Requirement — Output the records below verbatim, minus the pictures.

═══ Exercise input

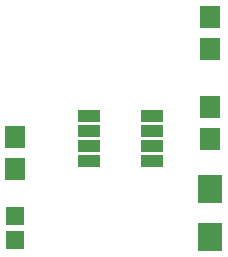
<source format=gts>
G04 #@! TF.FileFunction,Soldermask,Top*
%FSLAX46Y46*%
G04 Gerber Fmt 4.6, Leading zero omitted, Abs format (unit mm)*
G04 Created by KiCad (PCBNEW 4.0.3-stable) date Wednesday, October 19, 2016 'PMt' 12:35:23 PM*
%MOMM*%
%LPD*%
G01*
G04 APERTURE LIST*
%ADD10C,0.100000*%
%ADD11R,2.000000X2.400000*%
%ADD12R,1.598880X1.598880*%
%ADD13R,1.700000X1.900000*%
%ADD14R,1.950000X1.000000*%
G04 APERTURE END LIST*
D10*
D11*
X166370000Y-109760000D03*
X166370000Y-113760000D03*
D12*
X149860000Y-111980980D03*
X149860000Y-114079020D03*
D13*
X166370000Y-95170000D03*
X166370000Y-97870000D03*
X166370000Y-102790000D03*
X166370000Y-105490000D03*
X149860000Y-105330000D03*
X149860000Y-108030000D03*
D14*
X156050000Y-103505000D03*
X156050000Y-104775000D03*
X156050000Y-106045000D03*
X156050000Y-107315000D03*
X161450000Y-107315000D03*
X161450000Y-106045000D03*
X161450000Y-104775000D03*
X161450000Y-103505000D03*
M02*

</source>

══════

Reply —
<source format=gts>
G04 #@! TF.FileFunction,Soldermask,Top*
%FSLAX46Y46*%
G04 Gerber Fmt 4.6, Leading zero omitted, Abs format (unit mm)*
G04 Created by KiCad (PCBNEW 4.0.3-stable) date Wednesday, October 19, 2016 'PMt' 12:35:23 PM*
%MOMM*%
%LPD*%
G01*
G04 APERTURE LIST*
%ADD10C,0.100000*%
%ADD11R,2.000000X2.400000*%
%ADD12R,1.598880X1.598880*%
%ADD13R,1.700000X1.900000*%
%ADD14R,1.950000X1.000000*%
G04 APERTURE END LIST*
D10*
D11*
X166370000Y-109760000D03*
X166370000Y-113760000D03*
D12*
X149860000Y-111980980D03*
X149860000Y-114079020D03*
D13*
X166370000Y-95170000D03*
X166370000Y-97870000D03*
X166370000Y-102790000D03*
X166370000Y-105490000D03*
X149860000Y-105330000D03*
X149860000Y-108030000D03*
D14*
X156050000Y-103505000D03*
X156050000Y-104775000D03*
X156050000Y-106045000D03*
X156050000Y-107315000D03*
X161450000Y-107315000D03*
X161450000Y-106045000D03*
X161450000Y-104775000D03*
X161450000Y-103505000D03*
M02*

</source>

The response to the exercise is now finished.